Efficacy for locally advanced or metastatic solid tumors with a rearranged during transfection (RET) gene fusion that have progressed on or following prior systemic treatment or who have no satisfactory alternative treatment options was demonstrated in LIBRETTO-001 (NCT03157128), a multicenter, open-label, multi-cohort trial that evaluated 41 participants with RET fusion-positive tumors (other than non-small cell lung cancer and thyroid cancer) with disease progression on or following prior systemic treatment or who had no satisfactory alternative treatment options. The efficacy evaluation was supported by data in 343 participants with RET fusion-positive non-small cell lung cancer and thyroid cancer enrolled in the same trial already described in product labeling. Participants received selpercatinib until disease progression or unacceptable toxicity.

== Society and culture ==
=== Legal status ===
The US Food and Drug Administration (FDA) granted the application for selpercatinib priority review, orphan drug, and breakthrough therapy designations; and granted approval of Retevmo to Loxo Oncology, Inc., a subsidiary of Eli Lilly and Company.
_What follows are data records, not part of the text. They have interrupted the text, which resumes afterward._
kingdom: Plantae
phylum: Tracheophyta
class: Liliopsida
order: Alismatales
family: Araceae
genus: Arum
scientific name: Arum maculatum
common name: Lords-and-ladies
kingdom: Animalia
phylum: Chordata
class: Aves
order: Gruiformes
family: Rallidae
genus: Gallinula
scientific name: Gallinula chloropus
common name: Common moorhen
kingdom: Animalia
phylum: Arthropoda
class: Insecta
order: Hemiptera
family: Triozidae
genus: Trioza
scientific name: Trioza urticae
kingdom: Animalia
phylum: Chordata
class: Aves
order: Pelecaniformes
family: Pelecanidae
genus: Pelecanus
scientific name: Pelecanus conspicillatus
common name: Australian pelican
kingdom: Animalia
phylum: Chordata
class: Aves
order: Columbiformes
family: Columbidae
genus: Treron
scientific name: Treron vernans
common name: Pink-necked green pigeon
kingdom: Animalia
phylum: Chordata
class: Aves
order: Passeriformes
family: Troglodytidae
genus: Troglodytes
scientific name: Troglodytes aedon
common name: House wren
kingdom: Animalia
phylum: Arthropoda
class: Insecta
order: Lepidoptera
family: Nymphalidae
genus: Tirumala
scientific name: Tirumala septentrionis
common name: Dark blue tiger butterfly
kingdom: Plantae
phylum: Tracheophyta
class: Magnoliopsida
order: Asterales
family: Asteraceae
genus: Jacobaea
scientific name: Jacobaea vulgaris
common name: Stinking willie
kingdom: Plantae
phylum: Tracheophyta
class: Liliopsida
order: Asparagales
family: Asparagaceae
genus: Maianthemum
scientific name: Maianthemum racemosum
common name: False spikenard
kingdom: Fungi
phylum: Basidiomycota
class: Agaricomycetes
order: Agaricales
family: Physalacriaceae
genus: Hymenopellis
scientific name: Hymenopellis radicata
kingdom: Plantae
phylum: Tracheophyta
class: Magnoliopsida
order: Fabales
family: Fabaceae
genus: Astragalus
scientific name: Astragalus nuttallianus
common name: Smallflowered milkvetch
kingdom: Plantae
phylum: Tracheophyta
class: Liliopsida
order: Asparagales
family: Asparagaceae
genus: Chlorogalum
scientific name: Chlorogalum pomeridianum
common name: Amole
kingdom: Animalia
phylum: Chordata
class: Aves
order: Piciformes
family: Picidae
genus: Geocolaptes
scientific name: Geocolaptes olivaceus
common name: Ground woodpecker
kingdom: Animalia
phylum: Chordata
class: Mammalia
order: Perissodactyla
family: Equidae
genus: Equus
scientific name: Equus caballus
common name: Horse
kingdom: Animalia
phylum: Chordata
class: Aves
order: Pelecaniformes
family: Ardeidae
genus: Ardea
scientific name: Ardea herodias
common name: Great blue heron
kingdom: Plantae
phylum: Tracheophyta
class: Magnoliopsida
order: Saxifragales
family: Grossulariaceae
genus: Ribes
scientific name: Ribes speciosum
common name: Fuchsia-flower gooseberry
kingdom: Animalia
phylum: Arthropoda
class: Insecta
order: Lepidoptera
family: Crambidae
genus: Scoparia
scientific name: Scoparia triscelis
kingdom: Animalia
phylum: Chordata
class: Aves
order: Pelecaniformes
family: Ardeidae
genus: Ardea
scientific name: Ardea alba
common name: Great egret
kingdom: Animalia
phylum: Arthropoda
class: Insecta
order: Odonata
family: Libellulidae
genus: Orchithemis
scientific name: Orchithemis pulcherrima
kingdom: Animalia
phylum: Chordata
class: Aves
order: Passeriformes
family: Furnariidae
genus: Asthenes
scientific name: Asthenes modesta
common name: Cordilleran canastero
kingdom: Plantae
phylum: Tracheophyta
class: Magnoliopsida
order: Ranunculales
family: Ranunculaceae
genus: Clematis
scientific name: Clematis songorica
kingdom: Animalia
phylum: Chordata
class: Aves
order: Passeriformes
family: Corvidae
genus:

In December 2020, the Committee for Medicinal Products for Human Use (CHMP) of the European Medicines Agency (EMA) adopted a positive opinion, recommending the granting of a conditional marketing authorization for the medicinal product Retsevmo, intended for the treatment of cancers that display rearranged during transfection (RET) gene alterations: RET-fusion positive non-small cell lung cancer, RET-fusion positive thyroid cancer and RET-mutant medullary-thyroid cancer (MTC). The applicant for this medicinal product is Eli Lilly Nederland B.V. Selpercatinib was approved for medical use in the European Union in February 2021.

In June 2024, the Food and Drug Administration granted traditional approval to selpercatinib for people aged two years of age and older with advanced or metastatic RET fusion-positive thyroid cancer who require systemic therapy and who are radioactive iodine-refractory (if radioactive iodine is appropriate). The applicant was Eli Lilly and Company.